--- EXCERPT TO READ ---

┄┄┄┄┄┄

Coach, welcome. Your thoughts about the upcoming season.
COACH RHOADS: Thank you very much. Really excited to be entering year five already. Two things come across my mind as I know that. Number one, I've been blessed with great staff continuity, and looking forward to entering this fifth campaign with this group.
Number two, we have the least amount of starters returning in the Big 12 Conference, and I'm excited to have that staff to be able to coach these young kids.
This year's senior class, we've got 16 seniors. And this is the first group that's come full cycle with us, fifth‑year guys that we've recruited, that we've brought in and put out on the field. I think those 16 seniors are going to help us overcome the youth that will be out on the field for us. They're a very energetic group. They're a hardworking group, and they've got a passion for Iowa State University and playing our brand of football.

┄┄┄┄┄┄

--- DATA ---
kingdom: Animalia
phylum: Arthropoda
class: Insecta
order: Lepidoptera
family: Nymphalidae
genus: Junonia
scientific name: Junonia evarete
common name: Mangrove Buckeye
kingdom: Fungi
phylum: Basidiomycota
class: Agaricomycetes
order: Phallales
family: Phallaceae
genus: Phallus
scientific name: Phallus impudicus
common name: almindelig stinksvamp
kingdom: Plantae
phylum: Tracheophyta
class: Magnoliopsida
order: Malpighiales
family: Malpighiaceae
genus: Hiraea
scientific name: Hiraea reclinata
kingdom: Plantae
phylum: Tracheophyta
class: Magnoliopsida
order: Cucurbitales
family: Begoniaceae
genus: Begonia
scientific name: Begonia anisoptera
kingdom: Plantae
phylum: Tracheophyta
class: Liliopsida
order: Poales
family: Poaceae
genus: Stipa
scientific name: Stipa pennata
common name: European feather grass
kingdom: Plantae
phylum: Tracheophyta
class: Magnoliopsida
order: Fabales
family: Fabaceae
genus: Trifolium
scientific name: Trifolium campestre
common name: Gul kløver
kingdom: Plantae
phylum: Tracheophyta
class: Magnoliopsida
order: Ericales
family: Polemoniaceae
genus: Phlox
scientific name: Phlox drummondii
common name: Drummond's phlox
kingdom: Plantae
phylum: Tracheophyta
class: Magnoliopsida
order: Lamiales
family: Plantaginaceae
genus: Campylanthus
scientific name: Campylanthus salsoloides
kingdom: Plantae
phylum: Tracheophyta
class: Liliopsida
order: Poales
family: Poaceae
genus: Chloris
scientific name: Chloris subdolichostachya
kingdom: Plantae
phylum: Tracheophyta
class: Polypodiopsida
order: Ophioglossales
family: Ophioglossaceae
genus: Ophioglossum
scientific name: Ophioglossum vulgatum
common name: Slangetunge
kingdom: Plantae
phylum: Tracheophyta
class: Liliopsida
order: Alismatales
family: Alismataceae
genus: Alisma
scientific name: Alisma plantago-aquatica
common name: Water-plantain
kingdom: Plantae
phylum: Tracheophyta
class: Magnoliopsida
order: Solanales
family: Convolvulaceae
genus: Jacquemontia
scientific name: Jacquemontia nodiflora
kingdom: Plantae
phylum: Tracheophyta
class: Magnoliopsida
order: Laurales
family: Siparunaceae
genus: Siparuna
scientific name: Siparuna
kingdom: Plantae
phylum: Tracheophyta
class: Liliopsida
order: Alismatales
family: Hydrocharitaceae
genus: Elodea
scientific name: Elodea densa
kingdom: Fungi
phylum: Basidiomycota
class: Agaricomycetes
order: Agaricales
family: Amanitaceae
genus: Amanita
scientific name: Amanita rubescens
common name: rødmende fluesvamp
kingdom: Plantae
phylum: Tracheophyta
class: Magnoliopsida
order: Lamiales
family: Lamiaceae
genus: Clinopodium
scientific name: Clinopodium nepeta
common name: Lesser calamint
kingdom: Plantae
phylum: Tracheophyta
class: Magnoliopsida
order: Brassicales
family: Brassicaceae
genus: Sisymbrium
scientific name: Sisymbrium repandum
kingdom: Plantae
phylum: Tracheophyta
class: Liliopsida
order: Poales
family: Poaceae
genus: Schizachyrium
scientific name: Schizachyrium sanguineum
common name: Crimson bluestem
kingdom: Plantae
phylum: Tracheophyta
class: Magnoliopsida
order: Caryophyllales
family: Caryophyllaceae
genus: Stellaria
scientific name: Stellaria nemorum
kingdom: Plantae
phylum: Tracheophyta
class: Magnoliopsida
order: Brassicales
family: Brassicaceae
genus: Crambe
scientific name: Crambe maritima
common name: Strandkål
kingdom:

┄┄┄┄┄┄

--- COMPLETE THE FOLLOWING ---
1 - Answer these from the coach's remarks, one line each:
(a) Which year as coach is Rhoads about to begin?
(b) How many seniors are in this year's senior class?
(c) In which conference does the team have the fewest starters returning?
2 - Arrange the records as a JSON list of strings, one string per line, from the first line of the records through the line holding "order: Cucurbitales", inclusive, with blank lines left out.

--- EXERCISE RESULTS ---
1 -
(a) Year five
(b) 16
(c) The Big 12 Conference

2 -
[
  "kingdom: Animalia",
  "phylum: Arthropoda",
  "class: Insecta",
  "order: Lepidoptera",
  "family: Nymphalidae",
  "genus: Junonia",
  "scientific name: Junonia evarete",
  "common name: Mangrove Buckeye",
  "kingdom: Fungi",
  "phylum: Basidiomycota",
  "class: Agaricomycetes",
  "order: Phallales",
  "family: Phallaceae",
  "genus: Phallus",
  "scientific name: Phallus impudicus",
  "common name: almindelig stinksvamp",
  "kingdom: Plantae",
  "phylum: Tracheophyta",
  "class: Magnoliopsida",
  "order: Malpighiales",
  "family: Malpighiaceae",
  "genus: Hiraea",
  "scientific name: Hiraea reclinata",
  "kingdom: Plantae",
  "phylum: Tracheophyta",
  "class: Magnoliopsida",
  "order: Cucurbitales"
]